ちなみに私は70年代になった頃、70年代が嫌いで嫌いで仕方がなかった。忘れもしない1970年11月25日、なをきが盲腸で入院した病院のロビーで月刊少年マガジンを読んでいた小学校5年生の私は、その誌上で、赤塚不二夫の、妙に“時代に迎合したような”ギャグ漫画『鬼警部』、池上遼一の、妙に“現代的に屈折した”ヒーローもの『スパイダーマン』を読んで、
「ああ、60年代はよかったなあ」
 とため息をついたものだった。笑いも、正義も、単純さを失い、混沌の中に溶け込んでパワーを失ってしまう、そんな時代がやってきたことを、12歳にして早くも悟り、これからは懐古の中に生きていくんだな、自分は、とぼんやり考えていたものであった。

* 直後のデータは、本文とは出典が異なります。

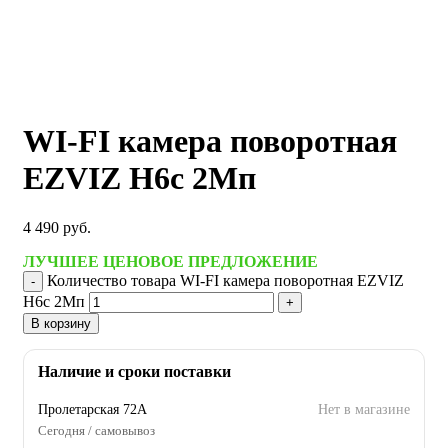
WI-FI камера поворотная
EZVIZ H6c 2Мп
4 490
руб.
ЛУЧШЕЕ ЦЕНОВОЕ ПРЕДЛОЖЕНИЕ
Количество товара WI-FI камера поворотная EZVIZ
H6c 2Мп
В корзину
Наличие и сроки поставки
Пролетарская 72А
Нет в магазине
Сегодня / самовывоз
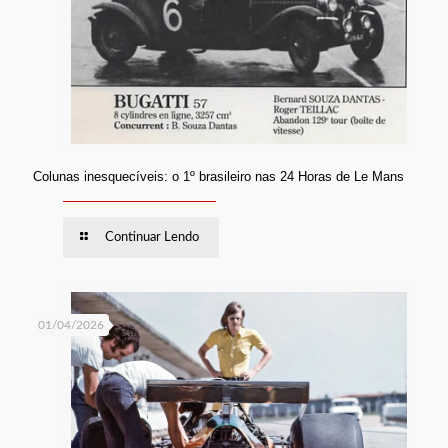
Colunas inesquecíveis: o 1º brasileiro nas 24 Horas de Le Mans
Continuar Lendo
01/04/2026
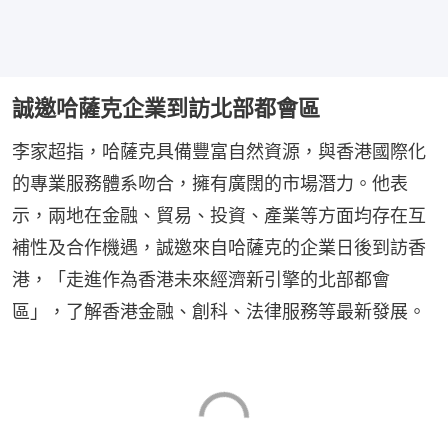
誠邀哈薩克企業到訪北部都會區
李家超指，哈薩克具備豐富自然資源，與香港國際化
的專業服務體系吻合，擁有廣闊的市場潛力。他表
示，兩地在金融、貿易、投資、產業等方面均存在互
補性及合作機遇，誠邀來自哈薩克的企業日後到訪香
港，「走進作為香港未來經濟新引擎的北部都會
區」，了解香港金融、創科、法律服務等最新發展。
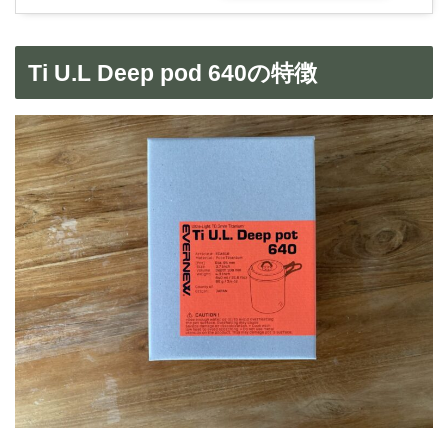
Ti U.L Deep pod 640の特徴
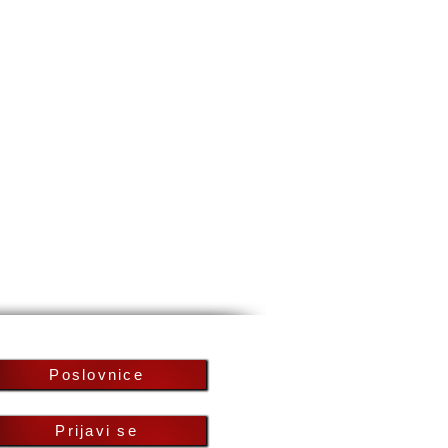
Poslovnice
Prijavi se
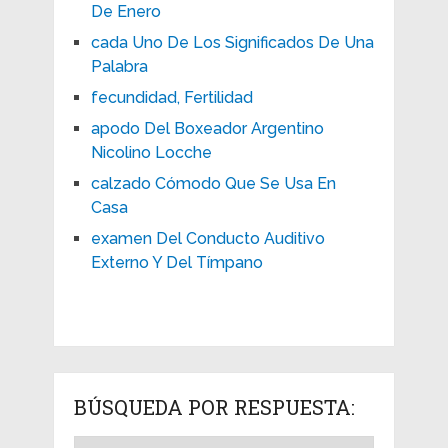
De Enero
cada Uno De Los Significados De Una
Palabra
fecundidad, Fertilidad
apodo Del Boxeador Argentino
Nicolino Locche
calzado Cómodo Que Se Usa En
Casa
examen Del Conducto Auditivo
Externo Y Del Tímpano
BÚSQUEDA POR RESPUESTA:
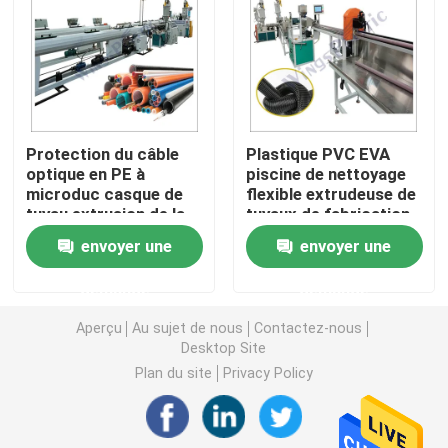
Machine d'extrudeuse de tuyau de PVC
Chaîne de production de tuyau de PPR
Protection du câble
Plastique PVC EVA
optique en PE à
piscine de nettoyage
Machine d'extrudeuse de tuyau de PE
microduc casque de
flexible extrudeuse de
tuyau extrusion de la
tuyaux de fabrication
ligne de fabrication de
de machine ligne de
Machine ondulée d'extrudeuse de tuyau
envoyer une
envoyer une
la machine à vis unique
production
demande
demande
Machine d'extrusion de bande d'ANIMAL FAMILIER
Aperçu
Au sujet de nous
Contactez-nous
Desktop Site
Pp attachent la chaîne de production
Plan du site
Privacy Policy
Machine en plastique d'extrudeuse de feuille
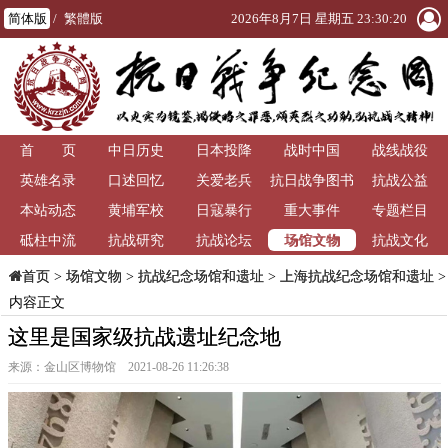
简体版
/
繁體版
2026年8月7日 星期五 23:30:22
首 页
中日历史
日本投降
战时中国
战线战役
英雄名录
口述回忆
关爱老兵
抗日战争图书
抗战公益
本站动态
黄埔军校
日寇暴行
重大事件
馆
专题栏目
场馆文物
砥柱中流
抗战研究
抗战论坛
抗战文化
>
场馆文物
>
抗战纪念场馆和遗址
>
上海抗战纪念场馆和遗址
>
首页
内容正文
这里是国家级抗战遗址纪念地
来源：金山区博物馆 2021-08-26 11:26:38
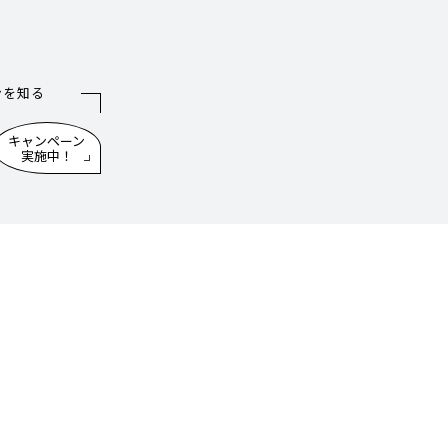
ンを知る
キャンペーン
実施中！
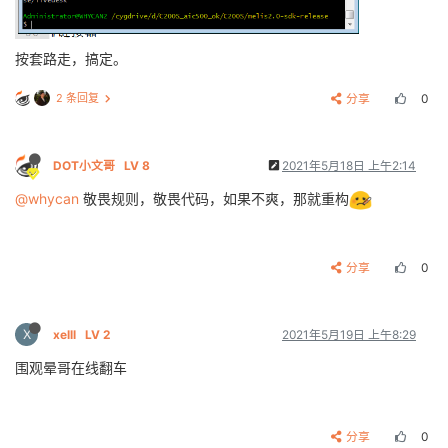
按套路走，搞定。
2 条回复
分享
0
DOT小文哥
LV 8
2021年5月18日 上午2:14
@whycan
敬畏规则，敬畏代码，如果不爽，那就重构
分享
0
X
xelll
LV 2
2021年5月19日 上午8:29
围观晕哥在线翻车
分享
0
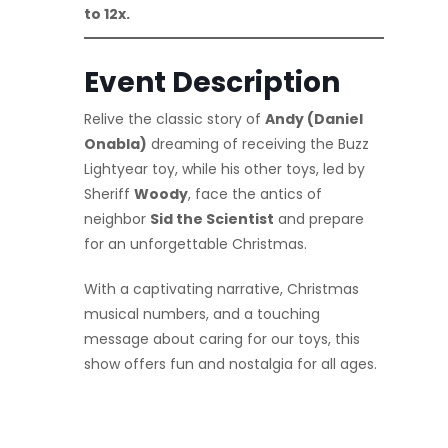
to 12x.
Event Description
Relive the classic story of
Andy (Daniel
Onabla)
dreaming of receiving the Buzz
Lightyear toy, while his other toys, led by
Sheriff
Woody
, face the antics of
neighbor
Sid the Scientist
and prepare
for an unforgettable Christmas.
With a captivating narrative, Christmas
musical numbers, and a touching
message about caring for our toys, this
show offers fun and nostalgia for all ages.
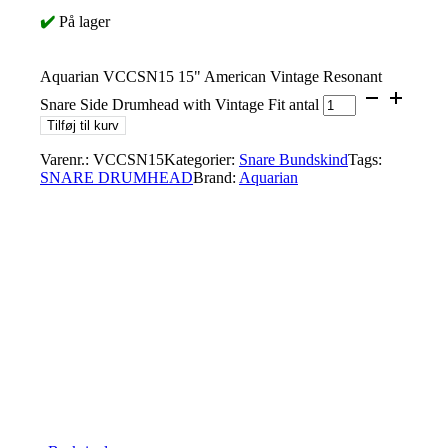
✔️
På lager
Aquarian VCCSN15 15" American Vintage Resonant
Snare Side Drumhead with Vintage Fit antal
Tilføj til kurv
Varenr.:
VCCSN15
Kategorier:
Snare Bundskind
Tags:
SNARE DRUMHEAD
Brand:
Aquarian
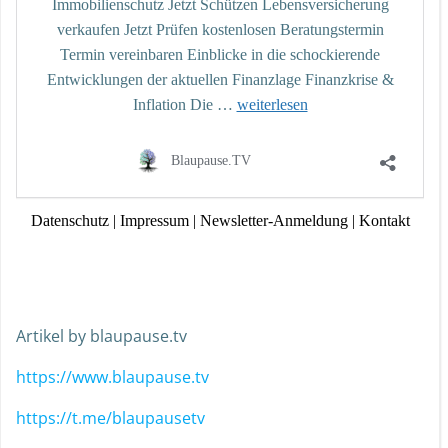
Artikel by blaupause.tv
https://www.blaupause.tv
https://t.me/blaupausetv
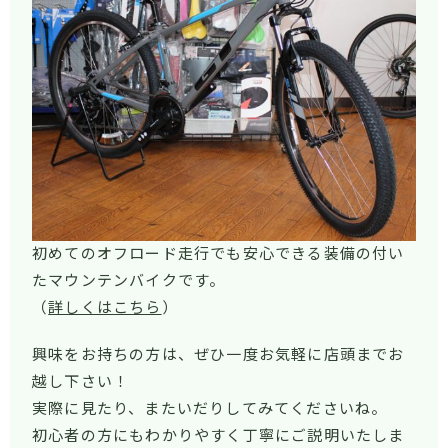
初めてのオフロード走行でも安心できる装備の付い
たマウンテンバイクです。
（
詳しくはこちら
）
興味をお持ちの方は、ぜひ一度お気軽に店頭までお
越し下さい！
実際に見たり、またいだりしてみてくださいね。
初心者の方にもわかりやすく丁寧にご説明いたしま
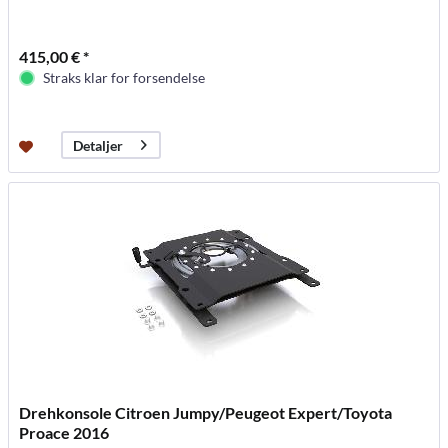
415,00 € *
Straks klar for forsendelse
Detaljer
Drehkonsole Citroen Jumpy/Peugeot Expert/Toyota
Proace 2016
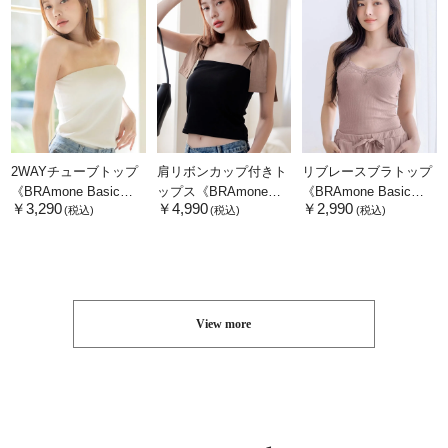
Glamorous》
Natural》
2WAYチューブトップ
肩リボンカップ付きト
リブレースブラトップ
《BRAmone Basic
ップス《BRAmone
《BRAmone Basic
￥3,290
￥4,990
￥2,990
Natural》
Fashion Glamorous》
Volume+》
(税込)
(税込)
(税込)
View more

 筋金入りじゃないか。しかし、懐古主義者の割りには歴史に疎いのが謎だな、唐沢俊一


 『アスペクト』P.30より。

(前略)あれもイラつく、これも腹が立つ、右にムカつき左に毒づき、とにかく現代はダメだ、昔はよかったなあ、と老いも若きも口にする。
 何か、“自分たちの不運はひとえにこの平成の時代に生まれてきたことであって、昔の人間たちはこんなに毎日イライラと頭に血をのぼらせることもない、ノンキで単純な時代に生きていて幸せだよねえ”というノスタルジックな羨みの中でため息をつくのである。
 じゃ、昔っていつ頃のことなのか。そう問うと、ほとんどの人が“昭和三十年代”と答える。『東京タワー』とか『ALWAYS 三丁目の夕日』などといった、昭和三十年代を描いた映画に観客が集まるのは、要するに、いま現在に対する不満が、昭和三十年代を理想の時代のように人々に思わせているからだ。


 『東京タワー』というのは江國香織の小説ではなくTHE BOOMのナンバーでもなく、リリー・フランキーの小説を映画化したものなのだろうが、あれは昭和30年代を舞台にしていない。映画のオープニングで「1966年のある明け方」というオダギリジョーのナレーションが入っていることでもそれはわかる(リリー・フランキーは1963年生まれ)。原作である『東京タワー オカンとボクと、時々、オトン』にもノスタルジーの要素はあるが、映画ではかなりカットされてしまっている。まあ、トロッコにこっそり乗っていたら友達が粉砕機に巻き込まれかけた話や義足をつけた友達の話を映像化できない事情はなんとなくわかる。『仮面ライダー』のカードアルバムを盗まれた話も面白かったけどカット。リリー・フランキーはそれこそ郷愁をこめて少年期を過ごした筑豊の田舎町の様子を描いているものの、読者が理想化されていない生々しい過去の描写を読んでそれに憧れるか、というと微妙な気もする。


 P.31より。

昭和三十五年に首相官邸をデモ隊に取り囲まれ、自衛隊に治安維持の出動を依頼して断られた岸首相と弟の佐藤栄作外相は、官邸内で自殺も考えたという。


 佐藤栄作は第2次岸信介内閣および第2次岸改造内閣大蔵大臣を務めた。外務大臣を務めたのは藤山愛一郎。


 P.31より。

 こういう古雑誌を読む趣味を、他人はよく
「ジジイ臭いからよせ」
 と言うのだが、とんでもない。それらの記事を読めば読むほど、“昔はよかった”式の思考には陥らなくて済むのである。

 過去に触れることで現在を認められるようになれば素晴らしい。もっとも、「昔はよかった」「近頃の若い者は」という後向きの姿勢に転落してしまう危険性も忘れてはならない、と唐沢検証を続けているうちに痛感させられた。「昔も今もいいものだ」と思えるようになれればいい。
 あと、唐沢が「古雑誌を読む趣味」がある割りには歴史に疎(以下略)。ちゃんと勉強しなくてはダメなんだろうな。




『砂漠に赤い花』をカラオケではよく歌う。